== Work instruction ==
Render every line of the records below as an entry in a numbered list, omitting blank lines.

== Extracted information ==
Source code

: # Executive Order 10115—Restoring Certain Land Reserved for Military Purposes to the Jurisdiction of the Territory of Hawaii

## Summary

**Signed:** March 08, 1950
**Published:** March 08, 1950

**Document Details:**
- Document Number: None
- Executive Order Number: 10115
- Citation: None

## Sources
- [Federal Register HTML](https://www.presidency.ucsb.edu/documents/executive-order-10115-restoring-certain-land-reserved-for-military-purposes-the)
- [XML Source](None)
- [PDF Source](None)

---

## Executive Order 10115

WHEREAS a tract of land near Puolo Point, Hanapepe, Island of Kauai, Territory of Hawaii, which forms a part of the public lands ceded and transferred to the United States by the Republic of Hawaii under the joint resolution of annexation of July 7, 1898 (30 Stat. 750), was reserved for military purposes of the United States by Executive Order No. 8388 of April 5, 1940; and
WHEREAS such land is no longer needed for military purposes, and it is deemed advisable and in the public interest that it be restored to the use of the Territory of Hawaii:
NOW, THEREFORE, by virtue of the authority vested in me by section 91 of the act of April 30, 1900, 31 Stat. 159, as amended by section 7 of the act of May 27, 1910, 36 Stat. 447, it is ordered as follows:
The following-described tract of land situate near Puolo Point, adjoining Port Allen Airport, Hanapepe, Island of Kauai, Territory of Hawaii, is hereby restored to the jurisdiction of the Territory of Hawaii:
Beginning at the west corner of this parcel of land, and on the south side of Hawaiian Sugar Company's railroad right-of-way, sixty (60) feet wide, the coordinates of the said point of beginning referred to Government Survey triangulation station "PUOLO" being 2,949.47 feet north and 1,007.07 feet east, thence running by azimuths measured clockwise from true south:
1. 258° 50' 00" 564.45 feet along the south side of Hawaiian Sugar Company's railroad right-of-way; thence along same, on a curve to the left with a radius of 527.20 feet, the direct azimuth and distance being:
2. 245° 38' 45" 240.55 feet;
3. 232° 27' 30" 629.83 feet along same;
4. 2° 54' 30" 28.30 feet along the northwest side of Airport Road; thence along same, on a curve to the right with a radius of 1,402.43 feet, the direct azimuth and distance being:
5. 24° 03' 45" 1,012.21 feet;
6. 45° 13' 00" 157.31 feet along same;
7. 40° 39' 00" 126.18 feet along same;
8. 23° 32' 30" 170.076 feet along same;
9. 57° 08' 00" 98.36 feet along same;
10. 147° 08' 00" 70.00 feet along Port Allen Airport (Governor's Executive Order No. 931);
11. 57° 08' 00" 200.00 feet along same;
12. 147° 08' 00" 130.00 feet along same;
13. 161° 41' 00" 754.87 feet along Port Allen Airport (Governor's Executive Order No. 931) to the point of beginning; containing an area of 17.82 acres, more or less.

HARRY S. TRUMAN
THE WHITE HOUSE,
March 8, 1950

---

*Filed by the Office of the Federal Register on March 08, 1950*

== Exercise output ==
1. Source code
2. : # Executive Order 10115—Restoring Certain Land Reserved for Military Purposes to the Jurisdiction of the Territory of Hawaii
3. ## Summary
4. **Signed:** March 08, 1950
5. **Published:** March 08, 1950
6. **Document Details:**
7. - Document Number: None
8. - Executive Order Number: 10115
9. - Citation: None
10. ## Sources
11. - [Federal Register HTML](https://www.presidency.ucsb.edu/documents/executive-order-10115-restoring-certain-land-reserved-for-military-purposes-the)
12. - [XML Source](None)
13. - [PDF Source](None)
14. ---
15. ## Executive Order 10115
16. WHEREAS a tract of land near Puolo Point, Hanapepe, Island of Kauai, Territory of Hawaii, which forms a part of the public lands ceded and transferred to the United States by the Republic of Hawaii under the joint resolution of annexation of July 7, 1898 (30 Stat. 750), was reserved for military purposes of the United States by Executive Order No. 8388 of April 5, 1940; and
17. WHEREAS such land is no longer needed for military purposes, and it is deemed advisable and in the public interest that it be restored to the use of the Territory of Hawaii:
18. NOW, THEREFORE, by virtue of the authority vested in me by section 91 of the act of April 30, 1900, 31 Stat. 159, as amended by section 7 of the act of May 27, 1910, 36 Stat. 447, it is ordered as follows:
19. The following-described tract of land situate near Puolo Point, adjoining Port Allen Airport, Hanapepe, Island of Kauai, Territory of Hawaii, is hereby restored to the jurisdiction of the Territory of Hawaii:
20. Beginning at the west corner of this parcel of land, and on the south side of Hawaiian Sugar Company's railroad right-of-way, sixty (60) feet wide, the coordinates of the said point of beginning referred to Government Survey triangulation station "PUOLO" being 2,949.47 feet north and 1,007.07 feet east, thence running by azimuths measured clockwise from true south:
21. 1. 258° 50' 00" 564.45 feet along the south side of Hawaiian Sugar Company's railroad right-of-way; thence along same, on a curve to the left with a radius of 527.20 feet, the direct azimuth and distance being:
22. 2. 245° 38' 45" 240.55 feet;
23. 3. 232° 27' 30" 629.83 feet along same;
24. 4. 2° 54' 30" 28.30 feet along the northwest side of Airport Road; thence along same, on a curve to the right with a radius of 1,402.43 feet, the direct azimuth and distance being:
25. 5. 24° 03' 45" 1,012.21 feet;
26. 6. 45° 13' 00" 157.31 feet along same;
27. 7. 40° 39' 00" 126.18 feet along same;
28. 8. 23° 32' 30" 170.076 feet along same;
29. 9. 57° 08' 00" 98.36 feet along same;
30. 10. 147° 08' 00" 70.00 feet along Port Allen Airport (Governor's Executive Order No. 931);
31. 11. 57° 08' 00" 200.00 feet along same;
32. 12. 147° 08' 00" 130.00 feet along same;
33. 13. 161° 41' 00" 754.87 feet along Port Allen Airport (Governor's Executive Order No. 931) to the point of beginning; containing an area of 17.82 acres, more or less.
34. HARRY S. TRUMAN
35. THE WHITE HOUSE,
36. March 8, 1950
37. ---
38. *Filed by the Office of the Federal Register on March 08, 1950*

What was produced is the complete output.